The film sheds light on the life cycle of this long range flier, from breeding in Oman to migration to Madagascar via Red Sea and the coast of Africa.
Oman is considered to be one of the most important breeding grounds for the sooty falcon, which is categorised as ‘near-threatened’ by the International Union for Conservation of Nature (IUCN), with perhaps four per cent of the global population being found on Fahal Island alone.
The hour-long film titled, The Migrant - Sooty Falcons in Oman was commissioned by Office for Conservation of the Environment (OCE) and produced by National Sustainable Development Company (INTEWO) in an effort to document the research carried out by OCE and raise awareness on its conservation.
The production team spent around two years to make the film of which 14 months went into shooting and it took another six months to edit hundreds of hours of raw footage. Robin Jähne, who along with Sarah Herbort, shot the film, told Muscat Daily, “Shooting the film was not easy as we had to camp on the islands (Fahal and Damaniyat) for days in the blistering summer heat. Also, the birds are perched up high in the cliffs so we used latest technology in filming by using remote controlled cameras,” he said, adding that his team ended up with 150-200 hours of raw footage.

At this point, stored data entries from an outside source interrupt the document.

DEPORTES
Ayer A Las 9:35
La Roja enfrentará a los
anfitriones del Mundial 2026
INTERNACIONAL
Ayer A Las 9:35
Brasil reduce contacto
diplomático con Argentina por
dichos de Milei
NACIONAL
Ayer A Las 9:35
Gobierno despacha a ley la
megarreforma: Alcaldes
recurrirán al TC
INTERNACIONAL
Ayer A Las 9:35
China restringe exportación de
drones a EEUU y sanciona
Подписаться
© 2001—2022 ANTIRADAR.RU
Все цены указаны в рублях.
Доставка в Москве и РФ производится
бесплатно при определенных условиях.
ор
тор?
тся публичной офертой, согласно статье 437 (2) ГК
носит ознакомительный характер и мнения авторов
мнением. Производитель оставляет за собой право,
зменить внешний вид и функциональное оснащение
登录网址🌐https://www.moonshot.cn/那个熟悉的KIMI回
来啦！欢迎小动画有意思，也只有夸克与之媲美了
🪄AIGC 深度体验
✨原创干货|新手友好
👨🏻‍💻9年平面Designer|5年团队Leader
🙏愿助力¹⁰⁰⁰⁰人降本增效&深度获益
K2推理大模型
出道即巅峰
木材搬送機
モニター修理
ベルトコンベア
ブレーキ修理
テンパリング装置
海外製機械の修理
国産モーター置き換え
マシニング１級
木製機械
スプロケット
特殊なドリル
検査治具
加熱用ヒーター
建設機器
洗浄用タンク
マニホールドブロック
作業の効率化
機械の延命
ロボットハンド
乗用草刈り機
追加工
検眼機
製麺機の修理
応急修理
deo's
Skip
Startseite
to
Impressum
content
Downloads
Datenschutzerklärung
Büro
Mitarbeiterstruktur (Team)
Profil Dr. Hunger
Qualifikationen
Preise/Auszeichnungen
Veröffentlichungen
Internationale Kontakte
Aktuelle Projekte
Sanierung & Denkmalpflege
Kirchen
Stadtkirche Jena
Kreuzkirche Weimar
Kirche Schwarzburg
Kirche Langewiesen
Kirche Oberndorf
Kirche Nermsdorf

Using remote controlled cameras provided the opportunity to be up and close to the birds 24x7. “We wanted to capture the birds in their natural environment and document their behaviour. Getting high quality footage from as close as few centimetres was a big plus for the team and the film,” Jähne said.
The team followed the falcons during the breeding seasons in their habitat on islands in the Sea of Oman, and the migration route crossing the Al Hajar mountains and the Rub al Khali desert in Oman, resting in the Horn of Africa, finally reaching Madagascar - the sooty falcon’s wintering destination.
Dr Mansoor Hamad al Jahdhami, managing director of Environmental Affairs, OCE, said that making a film on sooty falcons was important to document the distinctive life cycle of the birds and also the conservation efforts.
“The conservation requires concerted efforts at the international level because these migratory birds pass through many countries and any threat or risk in any one of these countries will consequently affect the world population of these birds... .”
Henning Schwarze, managing partner, INTEWO, said, “It was tough filming the birds in their habitat on Oman islands and following them through Ethiopia to Madagascar. The film is an important part of the scientific work carried out by OCE on sooty falcon conservation.”
Schwarze was also confident that the film, available in four languages, could attract attention of channels like National Geographic. The DVDs are currently available at Chado Tea Lounge in Al Mouj and Shatti Qurum and also at Nizwa Fort Coffee Shop in Nizwa. Schwarze added that more locations would follow.